──────── PASSAGE ────────

Thursday, December 28, 2006

TEE review at Electrical Apparatus

The Entrepreneurial Engineer has been reviewed by Richard Nailen at Electrical Apparatus:
Despite its title, this book is not a treatise on how to launch your own Fortune 500 startup. Rather, it's a guide for succeeding at any level of engineering practice, from the newest "cub" to manager of complex projects. He stresses the value of engineering education not as a narrow technical specialty, but as a valuable asset for any career. And Goldberg's advice has value for non-engineers as well-for anyone at work in today's commercial/industrial environment.

He has distilled the non-technical skill needs of the engineer into three principles: seek engagement; create first, criticize later; analyze through the eyes of others. Emphasis throughout the book is on that first principle, "engagement"-finding work that becomes an absorbing labor of love. (Chapter I is titled "The Joy of Engineering.") Yet in the section "Get a Life," the author cites the need for balance.


See the full review here.

Wednesday, December 20, 2006

A pessimistic love of selling

Jack Krupansky has a blog post here entitled You Have Got to Love Selling, but the post betrays a deep distrust of the role:

I have no problem with providing information or showing a consumer how they can benefit from a product or service, but to my mind, there is a line between providing information that a consumer voluntarily wants and trying to manipulate the consumer in an involuntary manner.

──────── GIVEN ENTRIES ────────

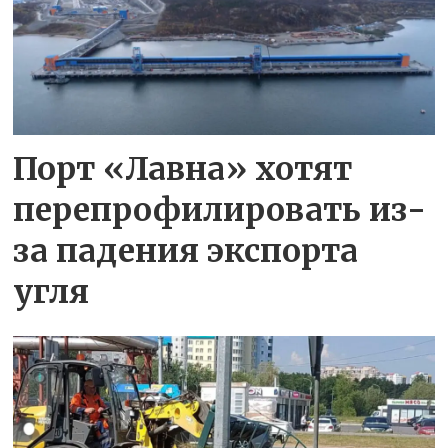
Порт «Лавна» хотят
перепрофилировать из-
за падения экспорта
угля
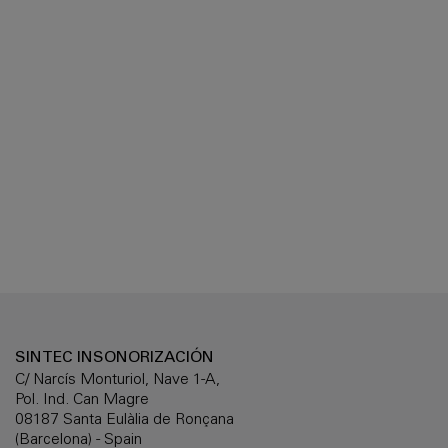
SINTEC INSONORIZACIÓN
C/ Narcís Monturiol, Nave 1-A,
Pol. Ind. Can Magre
08187 Santa Eulàlia de Ronçana
(Barcelona) - Spain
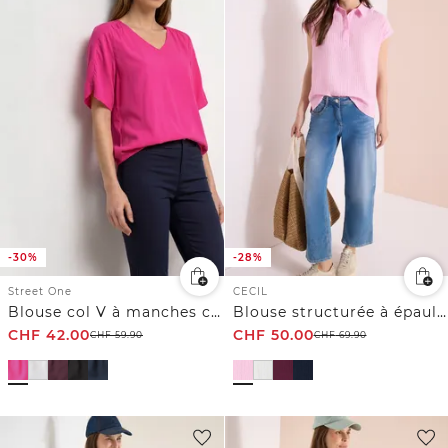
-30%
-28%
Street One
CECIL
Blouse col V à manches courtes
Blouse structurée à épaules tombantes
CHF
42.00
CHF
50.00
CHF
59.90
CHF
69.90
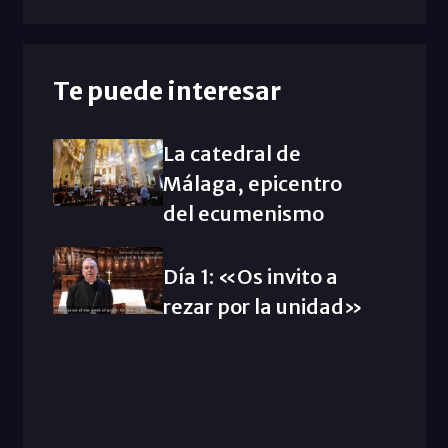
Te puede interesar
La catedral de
Málaga, epicentro
del ecumenismo
Día 1: «Os invito a
rezar por la unidad»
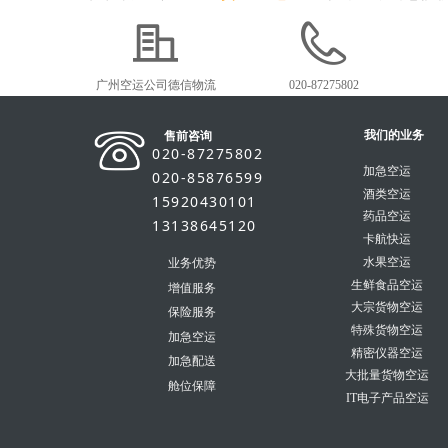
广州空运公司德信物流
020-87275802
我们的业务
售前咨询
020-87275802
加急空运
020-85876599
酒类空运
15920430101
药品空运
13138645120
卡航快运
水果空运
业务优势
生鲜食品空运
增值服务
大宗货物空运
保险服务
特殊货物空运
加急空运
精密仪器空运
加急配送
大批量货物空运
舱位保障
IT电子产品空运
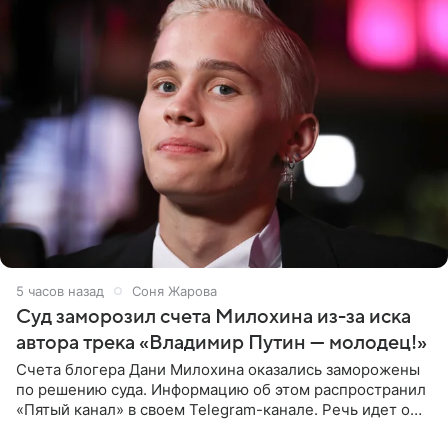
5 часов назад
Соня Жарова
Суд заморозил счета Милохина из-за иска
автора трека «Владимир Путин — молодец!»
Счета блогера Дани Милохина оказались заморожены
по решению суда. Информацию об этом распространил
«Пятый канал» в своем Telegram-канале. Речь идет о
сумме в 407,2 тыс. рублей. Причиной разбирательства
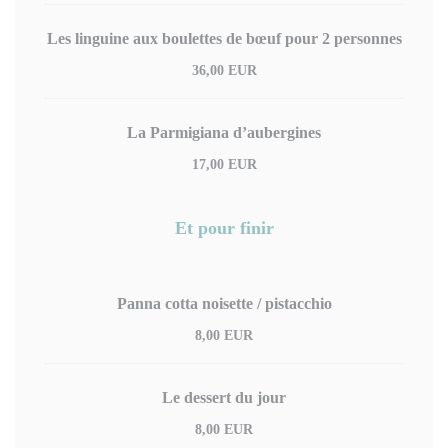
Les linguine aux boulettes de bœuf pour 2 personnes
36,00 EUR
La Parmigiana d’aubergines
17,00 EUR
Et pour finir
Panna cotta noisette / pistacchio
8,00 EUR
Le dessert du jour
8,00 EUR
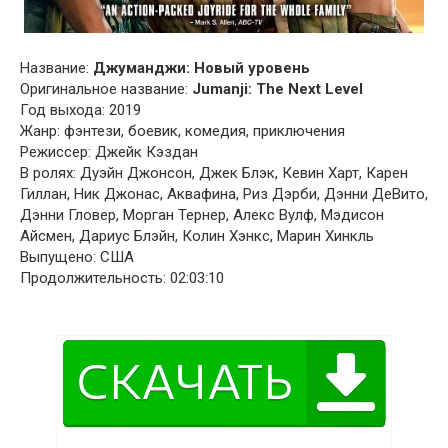
Название:
Джуманджи: Новый уровень
Оригинальное название:
Jumanji: The Next Level
Год выхода: 2019
Жанр: фэнтези, боевик, комедия, приключения
Режиссер: Джейк Кэздан
В ролях: Дуэйн Джонсон, Джек Блэк, Кевин Харт, Карен
Гиллан, Ник Джонас, Аквафина, Риз Дэрби, Дэнни ДеВито,
Дэнни Гловер, Морган Тернер, Алекс Вулф, Мэдисон
Айсмен, Дариус Блэйн, Колин Хэнкс, Марин Хинкль
Выпущено: США
Продолжительность: 02:03:10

────────

▶ [EXERCISE INSTRUCTIONS]:
**A)** In the engineering blog page, who reviewed The Entrepreneurial Engineer at Electrical Apparatus?
**B)** Duplicate the part of the engineering blog page starting with "He has distilled" and going on through "need for balance.".
**C)** Please pick up the engineering blog page from where it stops and keep writing.

▶ [EXERCISE RESULTS]:
**A)** Richard Nailen reviewed it.

**B)**
He has distilled the non-technical skill needs of the engineer into three principles: seek engagement; create first, criticize later; analyze through the eyes of others. Emphasis throughout the book is on that first principle, "engagement"-finding work that becomes an absorbing labor of love. (Chapter I is titled "The Joy of Engineering.") Yet in the section "Get a Life," the author cites the need for balance.

**C)**
There are lots of gray areas here, and many people are all too eager and willing to exploit those gray areas, but my inclination is to avoid the gray areas unless it is crystal clear that any "selling" is strictly informative and voluntary in nature, and not manipulative or involuntary in any way.

I think there are far too many people who enjoy the manipulation aspect of selling. My strong suspicion is that real selling can be done without the manipulation, but the evidence strongly suggests that my view is the minority view, or that a lot of sales people are unwilling to label many of their practices as "manipulative."


I can agree with the sentiments expressed here, but many salesmen misunderstand that salesmanship is first and foremost an act of empathizing with the customers needs and seeing the situation through the customer's eyes. This is the approach taken in the section We Are All Salespeople on This Bus, in chapter 7 (The Human Side of Engineering) of The Entrepreneurial Engineer.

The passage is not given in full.